Work order: Would you print the material below line for line, without the pictures?

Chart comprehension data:
^^^^^^^^

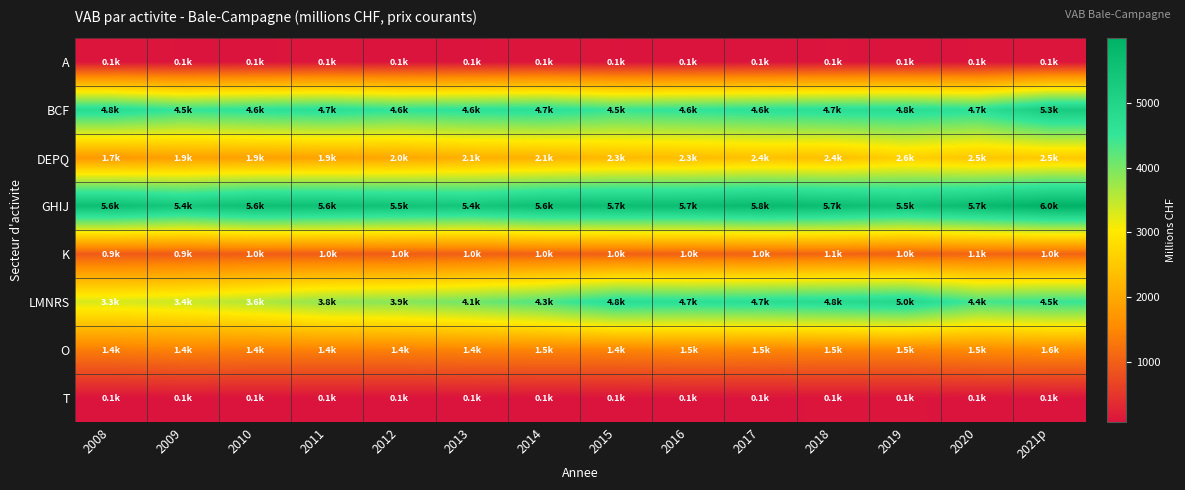

Reading right to left, what are all the values shown in this chart?

A: 2021p=80.6	2020=79.1	2019=75.0	2018=79.5	2017=68.6	2016=74.7	2015=77.6	2014=89.9	2013=74.7	2012=72.4	2011=84.3	2010=76.2	2009=77.8	2008=84.0
BCF: 2021p=5267.5	2020=4655.1	2019=4765.3	2018=4730.5	2017=4649.1	2016=4578.0	2015=4489.0	2014=4704.8	2013=4642.2	2012=4563.4	2011=4720.6	2010=4636.7	2009=4507.1	2008=4796.4
DEPQ: 2021p=2503.4	2020=2456.9	2019=2611.8	2018=2368.1	2017=2383.1	2016=2307.5	2015=2275.0	2014=2146.8	2013=2104.5	2012=1973.9	2011=1907.4	2010=1869.7	2009=1868.9	2008=1746.9
GHIJ: 2021p=5999.2	2020=5727.5	2019=5484.0	2018=5672.6	2017=5756.2	2016=5653.9	2015=5653.2	2014=5610.0	2013=5396.0	2012=5496.6	2011=5576.5	2010=5620.4	2009=5362.5	2008=5624.4
K: 2021p=1045.0	2020=1058.0	2019=1011.6	2018=1054.0	2017=1035.5	2016=1014.5	2015=994.9	2014=1020.6	2013=994.6	2012=961.4	2011=968.9	2010=971.2	2009=943.5	2008=931.8
LMNRS: 2021p=4502.9	2020=4384.8	2019=4953.0	2018=4838.9	2017=4745.3	2016=4698.0	2015=4767.2	2014=4318.7	2013=4078.4	2012=3907.7	2011=3838.5	2010=3601.4	2009=3406.9	2008=3320.2
O: 2021p=1587.5	2020=1542.3	2019=1463.8	2018=1470.9	2017=1476.6	2016=1497.5	2015=1449.3	2014=1454.3	2013=1447.7	2012=1413.9	2011=1416.7	2010=1415.7	2009=1433.1	2008=1377.3
T: 2021p=74.6	2020=70.9	2019=82.0	2018=79.3	2017=77.5	2016=76.6	2015=73.8	2014=70.7	2013=67.5	2012=68.8	2011=67.0	2010=67.7	2009=68.9	2008=69.7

^^^^^^^^

Task output:
Reading right to left, what are all the values shown in this chart?

A: 2021p=80.6	2020=79.1	2019=75.0	2018=79.5	2017=68.6	2016=74.7	2015=77.6	2014=89.9	2013=74.7	2012=72.4	2011=84.3	2010=76.2	2009=77.8	2008=84.0
BCF: 2021p=5267.5	2020=4655.1	2019=4765.3	2018=4730.5	2017=4649.1	2016=4578.0	2015=4489.0	2014=4704.8	2013=4642.2	2012=4563.4	2011=4720.6	2010=4636.7	2009=4507.1	2008=4796.4
DEPQ: 2021p=2503.4	2020=2456.9	2019=2611.8	2018=2368.1	2017=2383.1	2016=2307.5	2015=2275.0	2014=2146.8	2013=2104.5	2012=1973.9	2011=1907.4	2010=1869.7	2009=1868.9	2008=1746.9
GHIJ: 2021p=5999.2	2020=5727.5	2019=5484.0	2018=5672.6	2017=5756.2	2016=5653.9	2015=5653.2	2014=5610.0	2013=5396.0	2012=5496.6	2011=5576.5	2010=5620.4	2009=5362.5	2008=5624.4
K: 2021p=1045.0	2020=1058.0	2019=1011.6	2018=1054.0	2017=1035.5	2016=1014.5	2015=994.9	2014=1020.6	2013=994.6	2012=961.4	2011=968.9	2010=971.2	2009=943.5	2008=931.8
LMNRS: 2021p=4502.9	2020=4384.8	2019=4953.0	2018=4838.9	2017=4745.3	2016=4698.0	2015=4767.2	2014=4318.7	2013=4078.4	2012=3907.7	2011=3838.5	2010=3601.4	2009=3406.9	2008=3320.2
O: 2021p=1587.5	2020=1542.3	2019=1463.8	2018=1470.9	2017=1476.6	2016=1497.5	2015=1449.3	2014=1454.3	2013=1447.7	2012=1413.9	2011=1416.7	2010=1415.7	2009=1433.1	2008=1377.3
T: 2021p=74.6	2020=70.9	2019=82.0	2018=79.3	2017=77.5	2016=76.6	2015=73.8	2014=70.7	2013=67.5	2012=68.8	2011=67.0	2010=67.7	2009=68.9	2008=69.7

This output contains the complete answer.